歩太には、精神を病んで入院している父親がいて、その父親に見舞いに行った時に、新しく担当医として配属された女医に出会います。

それは、自分が一目惚れした女性でした。

どこかで見たことがあるような気がしていた歩太ですが、それは自分の付き合っている彼女の姉でした。

自分の未来も定まらず、いつか自分も父親のようになるのだろうかという不安を抱えながら、出会った女医の春妃(ハルヒ)に惹かれていく歩太。

けれど、春妃にも過去に大きな心の傷を負っていて・・・。

若い恋、不安定さと一途さが詰まった作品です。

『天使の卵-エンジェルス・エッグ』(村山由佳)の好きな登場人物

主人公の一本槍歩太です。

自分の将来も見えず、父親の病から自分という土台を掴みきれないという不安定な気持ちを抱えていながら、一途で熱い気持ちを秘めている感じがするのが好きです。
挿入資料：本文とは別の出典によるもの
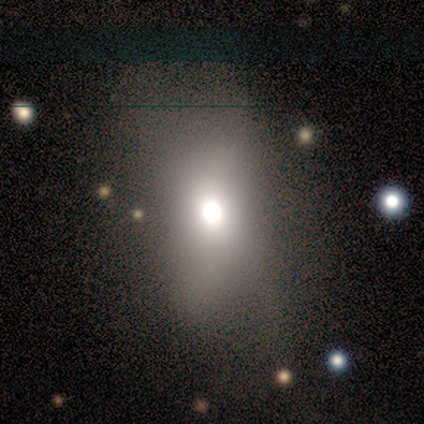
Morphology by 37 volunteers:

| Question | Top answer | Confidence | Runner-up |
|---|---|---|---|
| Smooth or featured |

10代でありながらどこか精神的に大人な感じがします。

ですが、若さゆえか姉妹の気持ちを汲み取れきれないという幼さも見せます。

この話のまま終わると、あまりこの主人公を好きになれない方もいると思いますが、彼らのその後が気になる方は、続巻があるのでおすすめします。

『天使の卵-エンジェルス・エッグ』(村山由佳)で心に残った場面

歩太と春妃がプレゼントを贈り合う場面です。

この時の場面からか、この本のタイトルからか、『天使の卵』というアクセサリーブランドができています。

春妃の儚いイメージに歩太がどういう印象を抱いていたのか分かるプレゼント。

そして、本当に人に恋した時にプレゼントをし合う、この話の中で一番幸せで心温まる場面です。

冬の寒い場面でありながら、暖かさを感じます。



『天使の卵-エンジェルス・エッグ』(村山由佳)で得たもの

愛と言うには幼い、恋をした人の物語です。

人を好きになることは、とても美しいけれど幸せなだけでなくて、誰かを傷つることもある。

けれど、傷つけてもやめられない。

どうしてもと思う気持ちもあるんだということです。

言葉にするととても単純で、あらすじだけを読むととても陳腐なのですが、とても美しいものがあるというのが、どこまでも青春物語なのだと思います。

最後は胸がえぐられるような展開になるのですが、この後の主人公達がどう生きていくのか気になって仕方がなくなる方も多いと思います。

続編もおすすめで、読んでいくとどの登場人物の気持ちも理解できて、さらに心揺さぶられます。

『天使の卵-エンジェルス・エッグ』(村山由佳)はこんな方におすすめ

歩太と同じ年の方々に読んでほしいと思います。

今のように携帯電話が普及した時代ではなかったので、今とは勝手が違うとは思うのですが、心のありようというのは変わらないと思います。

また恋をしたいと思っている方、純愛に興味がある方にも読んでもらいたいと思います。

『天使の卵-エンジェルス・エッグ』(村山由佳)のまとめ

若い時に読んでもらいたい作品です。

若い時だからこそ抱える自分に対する不安、そんな不安定な頃にする恋。

それはとても陳腐で、とても身勝手です。

しかしそれがとても美しいものに見える・・・、珠玉の作品です。

そして、できることなら、この作品でその後が気になる、彼らがどういう気持を抱えて生きていくのかを知りたい方は、シリーズを読んでいってもらいたいと思います。

歩太もシリーズの中で、年齢をおっていきますが、読み手の年齢と重ね合わせて読みすすめると、その時々に自分の気持ちがどのように変わったかを感じることもでき、それがいつでも新鮮な気持ちになります。